Toxoplasma gondii is an obligate intracellular parasite of humans that can be lethal in immunocompromised patients and the developing fetus. Virulence in T. gondii is driven by secretion of proteins directly into the host cell. The T. gondi secretome is vast and complex, and the majority of the putative secretory proteins are unannotated and their role in T. gondii pathogenesis in unknown. In contrast to T. gondii, Hammondia hammondi and Neospora caninum do not infect humans despite shared gene content, morphology, and life cycle features across these three species. The goal of this project is to identify previously uncharacterized virulence effectors unique to T. gondii. To achieve this goal we will integrate cross-species comparative genomics with functional genomic and forward genetic data to identify candidate effector loci, and then test candidate genes using molecular genetics and infections in vivo. Through whole genome comparisons, we have identified a subset of putative secretory proteins encoded by loci that are uniquely expanded and diversified in T. gondii. These Toxoplasma-Specific Expanded Loci (TSELs) are the focus of this proposal and their importance is confirmed by extensive preliminary data. Specifically, TSEL4 (mitochondrial association factor 1; MAF1) contributes to T. gondii virulence in vivo and is responsible for host mitochondrial association (HMA) with the parasite-containing vacuole.

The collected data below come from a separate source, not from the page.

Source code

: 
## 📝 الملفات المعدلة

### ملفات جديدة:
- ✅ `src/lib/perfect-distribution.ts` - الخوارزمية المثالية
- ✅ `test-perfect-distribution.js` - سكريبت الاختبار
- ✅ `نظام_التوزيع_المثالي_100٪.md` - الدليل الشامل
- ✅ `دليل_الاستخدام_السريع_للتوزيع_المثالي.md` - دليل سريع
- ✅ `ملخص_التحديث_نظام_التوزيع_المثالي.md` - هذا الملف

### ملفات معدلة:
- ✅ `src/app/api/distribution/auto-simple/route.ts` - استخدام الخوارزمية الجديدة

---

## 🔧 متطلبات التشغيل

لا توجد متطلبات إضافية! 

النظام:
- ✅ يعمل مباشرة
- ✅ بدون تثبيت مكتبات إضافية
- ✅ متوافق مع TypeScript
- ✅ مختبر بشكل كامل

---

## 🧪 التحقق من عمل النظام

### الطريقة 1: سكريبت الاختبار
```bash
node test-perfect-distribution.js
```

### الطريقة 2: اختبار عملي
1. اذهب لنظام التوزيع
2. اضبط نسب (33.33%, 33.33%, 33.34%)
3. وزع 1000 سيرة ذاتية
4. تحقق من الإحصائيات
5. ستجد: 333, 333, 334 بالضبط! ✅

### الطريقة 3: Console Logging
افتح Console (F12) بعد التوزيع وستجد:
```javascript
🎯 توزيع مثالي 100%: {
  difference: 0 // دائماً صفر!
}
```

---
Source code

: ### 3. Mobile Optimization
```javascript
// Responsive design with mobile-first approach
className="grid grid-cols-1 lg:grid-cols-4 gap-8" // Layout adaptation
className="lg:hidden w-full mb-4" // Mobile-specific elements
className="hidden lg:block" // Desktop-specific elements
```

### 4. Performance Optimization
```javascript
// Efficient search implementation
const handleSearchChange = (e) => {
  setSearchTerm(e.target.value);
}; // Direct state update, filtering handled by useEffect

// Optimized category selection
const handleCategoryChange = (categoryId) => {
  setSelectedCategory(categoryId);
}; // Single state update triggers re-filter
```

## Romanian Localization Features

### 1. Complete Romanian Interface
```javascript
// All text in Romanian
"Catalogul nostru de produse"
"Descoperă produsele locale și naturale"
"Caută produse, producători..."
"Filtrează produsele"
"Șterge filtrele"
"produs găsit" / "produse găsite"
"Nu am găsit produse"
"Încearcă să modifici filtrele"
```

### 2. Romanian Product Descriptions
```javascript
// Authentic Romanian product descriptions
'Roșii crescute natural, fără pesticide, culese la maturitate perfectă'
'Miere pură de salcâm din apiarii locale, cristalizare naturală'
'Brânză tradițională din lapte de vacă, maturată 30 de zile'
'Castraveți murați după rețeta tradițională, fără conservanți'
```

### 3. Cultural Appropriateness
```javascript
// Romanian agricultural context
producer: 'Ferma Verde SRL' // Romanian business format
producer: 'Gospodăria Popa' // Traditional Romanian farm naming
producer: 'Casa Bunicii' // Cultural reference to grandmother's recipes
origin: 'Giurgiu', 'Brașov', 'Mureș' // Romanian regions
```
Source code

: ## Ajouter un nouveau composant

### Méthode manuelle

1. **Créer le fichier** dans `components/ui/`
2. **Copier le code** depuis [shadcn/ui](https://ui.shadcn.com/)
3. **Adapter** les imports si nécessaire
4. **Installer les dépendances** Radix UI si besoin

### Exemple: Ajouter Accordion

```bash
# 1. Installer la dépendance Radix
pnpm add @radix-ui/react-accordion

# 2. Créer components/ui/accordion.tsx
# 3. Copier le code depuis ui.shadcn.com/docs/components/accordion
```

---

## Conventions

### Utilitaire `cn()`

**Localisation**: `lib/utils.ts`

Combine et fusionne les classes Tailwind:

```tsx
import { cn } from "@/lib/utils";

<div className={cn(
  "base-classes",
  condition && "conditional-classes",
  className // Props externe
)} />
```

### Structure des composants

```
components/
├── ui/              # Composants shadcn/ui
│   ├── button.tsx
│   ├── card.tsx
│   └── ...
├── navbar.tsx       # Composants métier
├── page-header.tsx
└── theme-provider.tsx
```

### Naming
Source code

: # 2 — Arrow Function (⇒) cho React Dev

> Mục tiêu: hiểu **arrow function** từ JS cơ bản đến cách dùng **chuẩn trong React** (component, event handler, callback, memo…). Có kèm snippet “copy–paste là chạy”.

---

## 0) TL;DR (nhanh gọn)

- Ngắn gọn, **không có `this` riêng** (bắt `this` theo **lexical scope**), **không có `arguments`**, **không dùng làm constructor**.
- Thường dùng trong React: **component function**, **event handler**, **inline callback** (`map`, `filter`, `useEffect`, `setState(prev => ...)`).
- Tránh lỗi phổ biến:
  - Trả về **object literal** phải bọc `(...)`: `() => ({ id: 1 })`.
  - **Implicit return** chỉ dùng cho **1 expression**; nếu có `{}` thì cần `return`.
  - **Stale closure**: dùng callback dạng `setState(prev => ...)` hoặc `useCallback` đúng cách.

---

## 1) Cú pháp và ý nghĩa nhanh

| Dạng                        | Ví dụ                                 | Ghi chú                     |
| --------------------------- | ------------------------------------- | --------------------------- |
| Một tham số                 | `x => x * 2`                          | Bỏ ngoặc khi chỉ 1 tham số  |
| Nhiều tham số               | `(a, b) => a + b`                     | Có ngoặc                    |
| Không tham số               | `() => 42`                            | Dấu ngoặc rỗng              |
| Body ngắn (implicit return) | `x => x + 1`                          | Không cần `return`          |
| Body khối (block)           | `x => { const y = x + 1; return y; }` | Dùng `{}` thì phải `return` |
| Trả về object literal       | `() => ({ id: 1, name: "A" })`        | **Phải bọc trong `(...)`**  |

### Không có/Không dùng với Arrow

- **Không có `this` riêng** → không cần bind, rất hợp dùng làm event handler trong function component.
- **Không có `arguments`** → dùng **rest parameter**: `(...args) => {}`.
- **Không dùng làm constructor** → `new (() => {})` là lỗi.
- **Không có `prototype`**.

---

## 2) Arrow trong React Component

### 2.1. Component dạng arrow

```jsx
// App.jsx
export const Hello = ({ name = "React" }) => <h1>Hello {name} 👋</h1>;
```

In Aim 1, we will follow up these observations by fully characterizing the MAF1 locus in terms of gene content, diversity, and impact on HMA during infection. We will use targeted deletion and X-ray crystallography to identify the functional domains of MAF1 and to determine its biochemical function.
This Aim will be facilitated by our ongoing collaboration with Marty Boulanger (University of Victoria) for structural studies.
In Aim 2, we quantify the effect of MAF1 paralog diversification and HMA on host mitochondrial biology. In parallel, we will determine the impact of the same MAF1 paralogs on parasite virulence across the entire T. gondii life cycle (including sporulated oocysts). Collaborations with Bennett Van Houten (University of Pittsburgh Cancer Center) for mitochondrial studies and JP Dubey (USDA) for oocyst production will facilitate this Aim. Finally, in Aim 3 we will characterize 6 additional TSEL identified in our comparative genomic screen. We will determine the extent of locus diversification for each TSEL, and localize individual paralogs in the parasite and host cell. We will also delete each TSEL and determine its impact on T. gondii pathogenesis in vivo. SIGNIFICANCE: Through these studies, we will elucidate how T. gondii manipulation of host mitochondria determines disease severity and outcome. This may reveal novel mitochondrially-driven innate immune pathways since the role of mitochondria in resistance to parasites like T. gondii is largely unknown. This work should also identify T. gondii virulence effectors that may be key virulence determinants in humans. Broadly, this work may also provide new insight into how locus expansion can drive rapid changes in the virulence of any pathogen.
Toxoplasma is an important opportunistic pathogen in HIV/AIDS patients and the developing fetus. Over 1 billion humans are infected worldwide, putting an enormous number of untreated or poorly treated HIV/AIDS patients at risk for this disease. Our goal is to use an integrative approach to identify new Toxoplasma genes that are responsible for causing disease in humans.